The next analysis will be similar but with market capitalization instead of stock price.

Once again it is shown that the average market capitalization for companies with companies having higher scores averaging higher market capitalization than those with lower scores.

Volume by Score

Now I will show the results of basically the same analysis but with average volume. This will show if worse climate scored companies are being traded more often or less often than better scored companies. If they on average are traded more than this could indicate that the general public makes similar environmental choices as the DCF.

For sake of the graph looking normal, 4 stocks with above 50 million average volume were removed. 3 of the stocks were rated between B and A while the 4th was null.

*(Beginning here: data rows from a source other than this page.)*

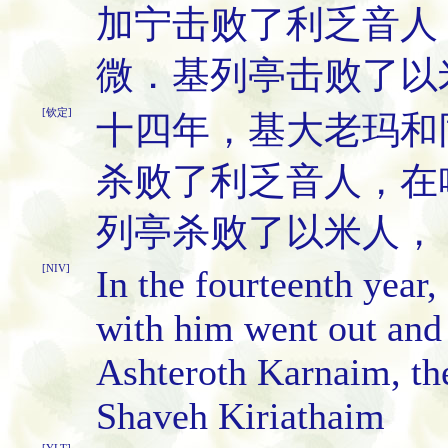
加宁击败了利乏音人
微．基列亭击败了以
[钦定]
十四年，基大老玛和
杀败了利乏音人，在
列亭杀败了以米人，
[NIV]
In the fourteenth year
with him went out and 
Ashteroth Karnaim, th
Shaveh Kiriathaim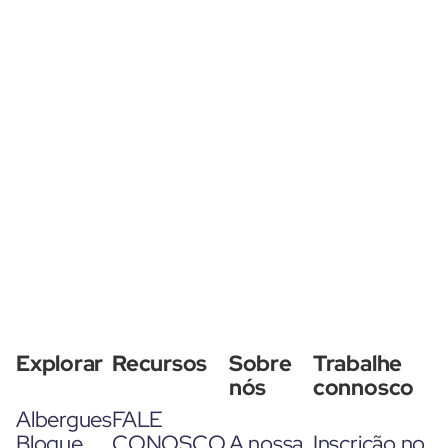
Explorar
Recursos
Sobre
Trabalhe
nós
connosco
Albergues
FALE
Blogue
CONOSCO
A nossa
Inscrição no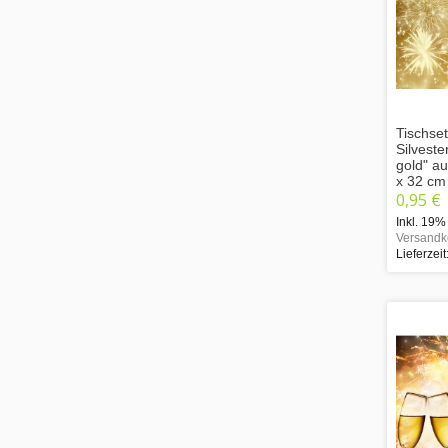
Tischset
Silvest
gold" au
x 32 cm
0,95 €
Inkl. 19%
Versandk
Lieferzeit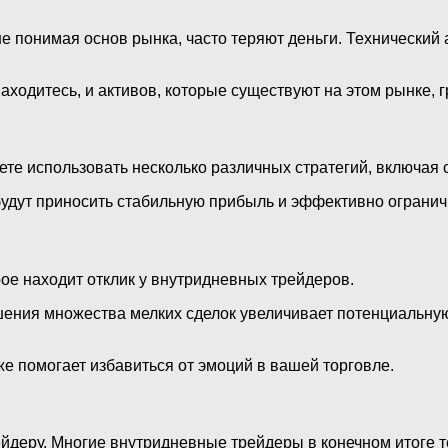
е понимая основ рынка, часто теряют деньги. Технический
находитесь, и активов, которые существуют на этом рынке,
 использовать несколько различных стратегий, включая св
 будут приносить стабильную прибыль и эффективно огранич
ое находит отклик у внутридневных трейдеров.
ения множества мелких сделок увеличивает потенциальную
же помогает избавиться от эмоций в вашей торговле.
йдеру. Многие внутридневные трейдеры в конечном итоге те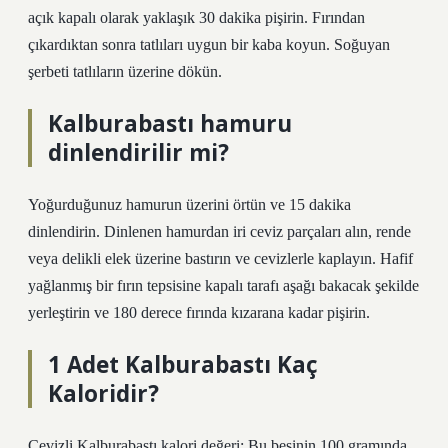
açık kapalı olarak yaklaşık 30 dakika pişirin. Fırından
çıkardıktan sonra tatlıları uygun bir kaba koyun. Soğuyan
şerbeti tatlıların üzerine dökün.
Kalburabastı hamuru
dinlendirilir mi?
Yoğurduğunuz hamurun üzerini örtün ve 15 dakika
dinlendirin. Dinlenen hamurdan iri ceviz parçaları alın, rende
veya delikli elek üzerine bastırın ve cevizlerle kaplayın. Hafif
yağlanmış bir fırın tepsisine kapalı tarafı aşağı bakacak şekilde
yerleştirin ve 180 derece fırında kızarana kadar pişirin.
1 Adet Kalburabastı Kaç
Kaloridir?
Cevizli Kalburabastı kalori değeri: Bu besinin 100 gramında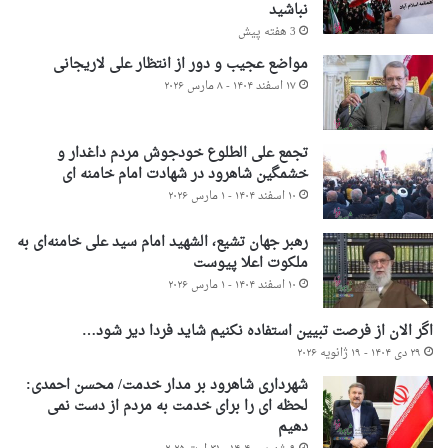
نباشید
3 هفته پیش
مواضع عجیب و دور از انتظار علی لاریجانی
۱۷ اسفند ۱۴۰۴ - ۸ مارس ۲۰۲۶
تجمع علی الطلوع خودجوش مردم داغدار و
خشمگین شاهرود در شهادت امام خامنه ای
۱۰ اسفند ۱۴۰۴ - ۱ مارس ۲۰۲۶
رهبر جهان تشیع، الشهید امام سید علی خامنه‌ای به
ملکوت اعلا پیوست
۱۰ اسفند ۱۴۰۴ - ۱ مارس ۲۰۲۶
اگر الان از فرصت تبیین استفاده نکنیم شاید فردا دیر شود…
۲۹ دی ۱۴۰۴ - ۱۹ ژانویه ۲۰۲۶
شهرداری شاهرود بر مدار خدمت/ محسن احمدی:
لحظه ای را برای خدمت به مردم از دست نمی
دهیم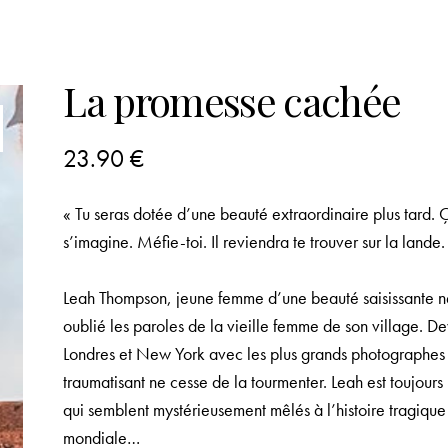
La promesse cachée
23.90
€
« Tu seras dotée d’une beauté extraordinaire plus tard.
s’imagine. Méfie-toi.
Il reviendra te trouver sur la lande
Leah Thompson, jeune femme d’une beauté saisissante né
oublié les paroles de la vieille femme de son village. D
Londres et New York avec les plus grands photographes
traumatisant ne cesse de la tourmenter. Leah est toujour
qui semblent mystérieusement mêlés à l’histoire tragiq
mondiale…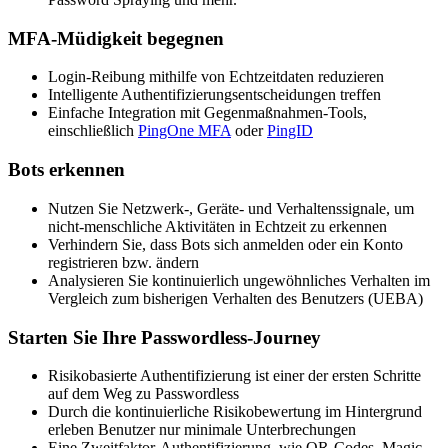
MFA-Müdigkeit begegnen
Login-Reibung mithilfe von Echtzeitdaten reduzieren
Intelligente Authentifizierungsentscheidungen treffen
Einfache Integration mit Gegenmaßnahmen-Tools,
einschließlich
PingOne MFA
oder
PingID
Bots erkennen
Nutzen Sie Netzwerk-, Geräte- und Verhaltenssignale, um
nicht-menschliche Aktivitäten in Echtzeit zu erkennen
Verhindern Sie, dass Bots sich anmelden oder ein Konto
registrieren bzw. ändern
Analysieren Sie kontinuierlich ungewöhnliches Verhalten im
Vergleich zum bisherigen Verhalten des Benutzers (UEBA)
Starten Sie Ihre Passwordless-Journey
Risikobasierte Authentifizierung ist einer der ersten Schritte
auf dem Weg zu Passwordless
Durch die kontinuierliche Risikobewertung im Hintergrund
erleben Benutzer nur minimale Unterbrechungen
Eine Zweitfaktor-Authentifizierung, wie QR-Codes, Magic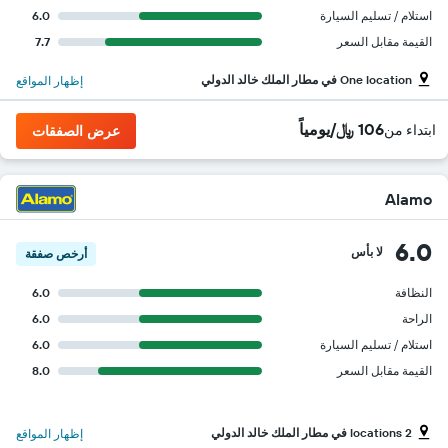
استلام / تسليم السيارة
6.0
القيمة مقابل السعر
7.7
One location في مطار الملك خالد الدولي
إظهار المواقع
106 ﷼/يومياً
ابتداء من
عرض الصفقات
Alamo
6.0
لا بأس
أرخص صفقة
النظافة
6.0
الراحة
6.0
استلام / تسليم السيارة
6.0
القيمة مقابل السعر
8.0
2 locations في مطار الملك خالد الدولي
إظهار المواقع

This shows that most of the trades of these stocks happens between the higher rated climate companies. This would mean that most people are conscious of their investing decisions when it comes to the environment. But this is only a sample of 41 out of the thousands of stocks publicly available. So, further analysis of a larger sample would be required for a better conclusion. Also considering that the DCF seems to be choosing stocks based on an environmental view would already limit the lower scored companies.

P/E and Dividend by Score

further analysis of P/E ratio and Dividend yield percentage will be compared to climate score as well to essentially search for the same thing.

Lower scoring companies seem to be better priced than higher scoring ones.

This seems to be the first box plot that has an even result. The lower scored companies do seem to be on par if not higher paying dividend companies than the higher scored companies. But all of the other analysis outweighs this one.

Conclusion

DCF seems to select its holdings very carefully when considering the environment. While they do have a few holdings with lower rated scores, C or lower, which make up 14.63% of their holdings. The other 85.36% of their holdings are scored B or above. Meaning they do fallow the beliefs of the catholic church in keeping our environment safe and clean when considering holdings to choose.

Other Analysis

Market Cap by Employees

Market capitalization by number of employees.

5 stocks were excluded because they either had less than 10,000 employees or more than 1.5 million employees.

It seems that companies with more employees have the same market capitalization as companies that have less employees. There are some outliers with fewer employees and huge market capitalization as well. This could be hard to determine because some of these companies, like amazon, need a huge number of employees to run their company while another company like Google is mainly software and not manufacturing or transporting anything so they do not need as many employees.